→ **Problem description**: Would you please return the lines of the entries below starting at the line that has "claw back overspending." and ending at the line that has "## 5 - The Bigger Picture ☁️", both included, exactly as they are?

= = = = =

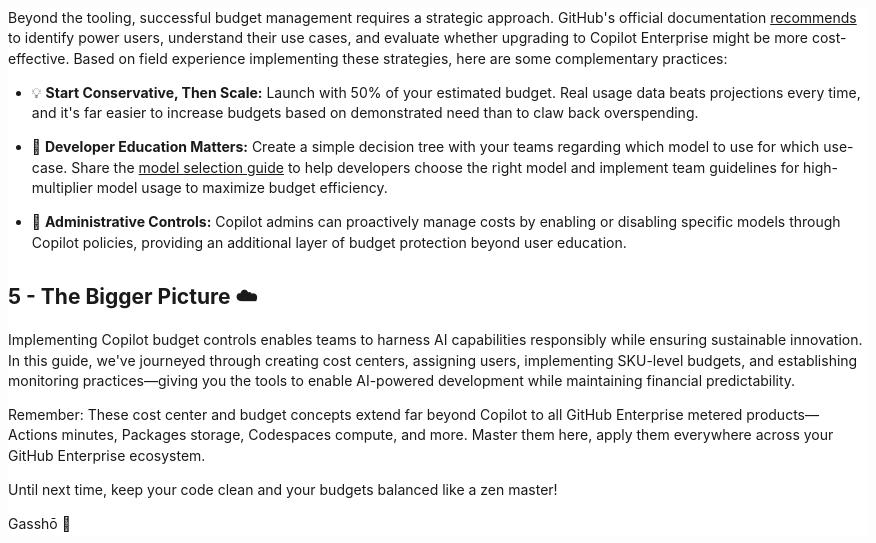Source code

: 
Beyond the tooling, successful budget management requires a strategic approach. GitHub's official documentation [recommends](https://docs.github.com/en/enterprise-cloud@latest/copilot/tutorials/rolling-out-github-copilot-at-scale/assigning-licenses/managing-your-companys-spending-on-github-copilot#tracking-premium-requests) to identify power users, understand their use cases, and evaluate whether upgrading to Copilot Enterprise might be more cost-effective. Based on field experience implementing these strategies, here are some complementary practices:

* 💡 **Start Conservative, Then Scale:** Launch with 50% of your estimated budget. Real usage data beats projections every time, and it's far easier to increase budgets based on demonstrated need than to claw back overspending.

* 🎯 **Developer Education Matters:** Create a simple decision tree with your teams regarding which model to use for which use-case. Share the [model selection guide](https://docs.github.com/en/enterprise-cloud@latest/copilot/reference/ai-models/choosing-the-right-ai-model-for-your-task) to help developers choose the right model and implement team guidelines for high-multiplier model usage to maximize budget efficiency.

* 🔧 **Administrative Controls:** Copilot admins can proactively manage costs by enabling or disabling specific models through Copilot policies, providing an additional layer of budget protection beyond user education.



## 5 - The Bigger Picture ☁️

Implementing Copilot budget controls enables teams to harness AI capabilities responsibly while ensuring sustainable innovation. In this guide, we've journeyed through creating cost centers, assigning users, implementing SKU-level budgets, and establishing monitoring practices—giving you the tools to enable AI-powered development while maintaining financial predictability.

Remember: These cost center and budget concepts extend far beyond Copilot to all GitHub Enterprise metered products—Actions minutes, Packages storage, Codespaces compute, and more. Master them here, apply them everywhere across your GitHub Enterprise ecosystem.

Until next time, keep your code clean and your budgets balanced like a zen master! 

Gasshō 🙏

= = = = =

→ **Answer to this problem**:
* 💡 **Start Conservative, Then Scale:** Launch with 50% of your estimated budget. Real usage data beats projections every time, and it's far easier to increase budgets based on demonstrated need than to claw back overspending.

* 🎯 **Developer Education Matters:** Create a simple decision tree with your teams regarding which model to use for which use-case. Share the [model selection guide](https://docs.github.com/en/enterprise-cloud@latest/copilot/reference/ai-models/choosing-the-right-ai-model-for-your-task) to help developers choose the right model and implement team guidelines for high-multiplier model usage to maximize budget efficiency.

* 🔧 **Administrative Controls:** Copilot admins can proactively manage costs by enabling or disabling specific models through Copilot policies, providing an additional layer of budget protection beyond user education.



## 5 - The Bigger Picture ☁️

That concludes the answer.